- **PROBLEM**
Extract only the lines from the start of the entries below to the line with "Straatbeeld Kraakselaan (Google street view)", inclusive; omit every picture.

- **RECORDS SUPPLIED**
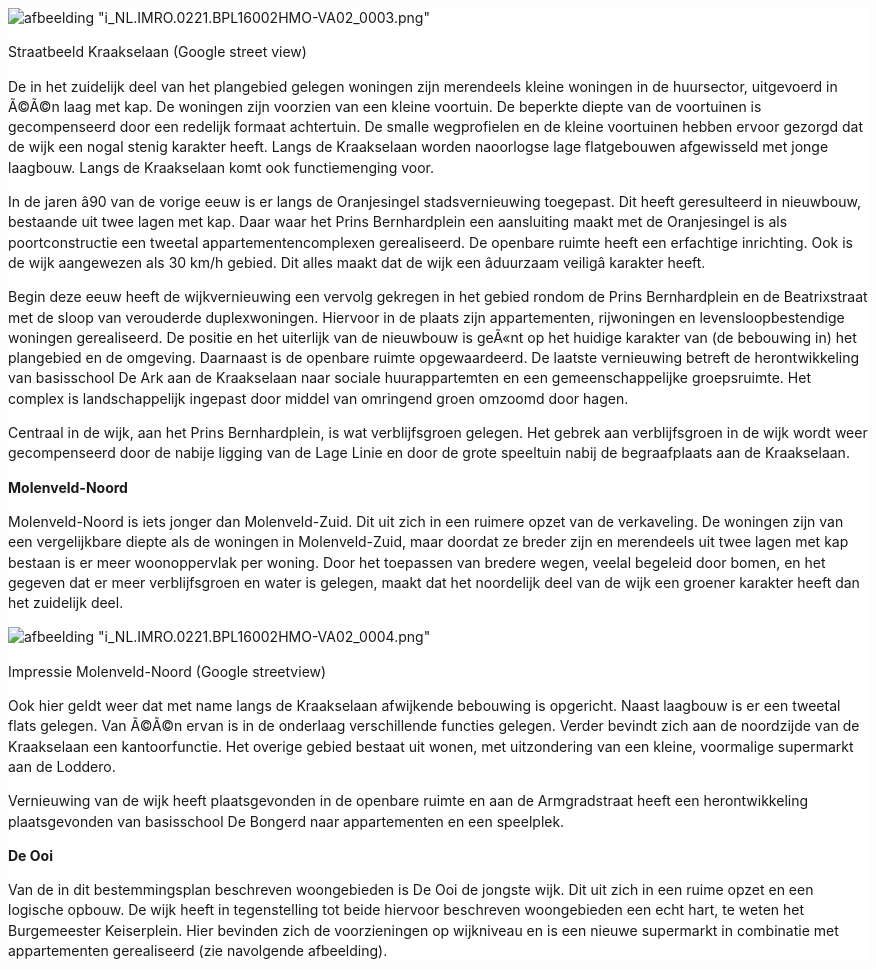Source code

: ![afbeelding "i_NL.IMRO.0221.BPL16002HMO-VA02_0003.png"](i_NL.IMRO.0221.BPL16002HMO-VA02_0003.png)

Straatbeeld Kraakselaan (Google street view)

De in het zuidelijk deel van het plangebied gelegen woningen zijn merendeels kleine woningen in de huursector, uitgevoerd in Ã©Ã©n laag met kap. De woningen zijn voorzien van een kleine voortuin. De beperkte diepte van de voortuinen is gecompenseerd door een redelijk formaat achtertuin. De smalle wegprofielen en de kleine voortuinen hebben ervoor gezorgd dat de wijk een nogal stenig karakter heeft. Langs de Kraakselaan worden naoorlogse lage flatgebouwen afgewisseld met jonge laagbouw. Langs de Kraakselaan komt ook functiemenging voor.

In de jaren â90 van de vorige eeuw is er langs de Oranjesingel stadsvernieuwing toegepast. Dit heeft geresulteerd in nieuwbouw, bestaande uit twee lagen met kap. Daar waar het Prins Bernhardplein een aansluiting maakt met de Oranjesingel is als poortconstructie een tweetal appartementencomplexen gerealiseerd. De openbare ruimte heeft een erfachtige inrichting. Ook is de wijk aangewezen als 30 km/h gebied. Dit alles maakt dat de wijk een âduurzaam veiligâ karakter heeft.

Begin deze eeuw heeft de wijkvernieuwing een vervolg gekregen in het gebied rondom de Prins Bernhardplein en de Beatrixstraat met de sloop van verouderde duplexwoningen. Hiervoor in de plaats zijn appartementen, rijwoningen en levensloopbestendige woningen gerealiseerd. De positie en het uiterlijk van de nieuwbouw is geÃ«nt op het huidige karakter van (de bebouwing in) het plangebied en de omgeving. Daarnaast is de openbare ruimte opgewaardeerd. De laatste vernieuwing betreft de herontwikkeling van basisschool De Ark aan de Kraakselaan naar sociale huurappartemten en een gemeenschappelijke groepsruimte. Het complex is landschappelijk ingepast door middel van omringend groen omzoomd door hagen.

Centraal in de wijk, aan het Prins Bernhardplein, is wat verblijfsgroen gelegen. Het gebrek aan verblijfsgroen in de wijk wordt weer gecompenseerd door de nabije ligging van de Lage Linie en door de grote speeltuin nabij de begraafplaats aan de Kraakselaan.

**Molenveld\-Noord**

Molenveld\-Noord is iets jonger dan Molenveld\-Zuid. Dit uit zich in een ruimere opzet van de verkaveling. De woningen zijn van een vergelijkbare diepte als de woningen in Molenveld\-Zuid, maar doordat ze breder zijn en merendeels uit twee lagen met kap bestaan is er meer woonoppervlak per woning. Door het toepassen van bredere wegen, veelal begeleid door bomen, en het gegeven dat er meer verblijfsgroen en water is gelegen, maakt dat het noordelijk deel van de wijk een groener karakter heeft dan het zuidelijk deel.

![afbeelding "i_NL.IMRO.0221.BPL16002HMO-VA02_0004.png"](i_NL.IMRO.0221.BPL16002HMO-VA02_0004.png)

Impressie Molenveld\-Noord (Google streetview)

Ook hier geldt weer dat met name langs de Kraakselaan afwijkende bebouwing is opgericht. Naast laagbouw is er een tweetal flats gelegen. Van Ã©Ã©n ervan is in de onderlaag verschillende functies gelegen. Verder bevindt zich aan de noordzijde van de Kraakselaan een kantoorfunctie. Het overige gebied bestaat uit wonen, met uitzondering van een kleine, voormalige supermarkt aan de Loddero.

Vernieuwing van de wijk heeft plaatsgevonden in de openbare ruimte en aan de Armgradstraat heeft een herontwikkeling plaatsgevonden van basisschool De Bongerd naar appartementen en een speelplek.

**De Ooi**

Van de in dit bestemmingsplan beschreven woongebieden is De Ooi de jongste wijk. Dit uit zich in een ruime opzet en een logische opbouw. De wijk heeft in tegenstelling tot beide hiervoor beschreven woongebieden een echt hart, te weten het Burgemeester Keiserplein. Hier bevinden zich de voorzieningen op wijkniveau en is een nieuwe supermarkt in combinatie met appartementen gerealiseerd (zie navolgende afbeelding).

- **RESPONSE AREA**
Source code

: ![afbeelding "i_NL.IMRO.0221.BPL16002HMO-VA02_0003.png"](i_NL.IMRO.0221.BPL16002HMO-VA02_0003.png)

Straatbeeld Kraakselaan (Google street view)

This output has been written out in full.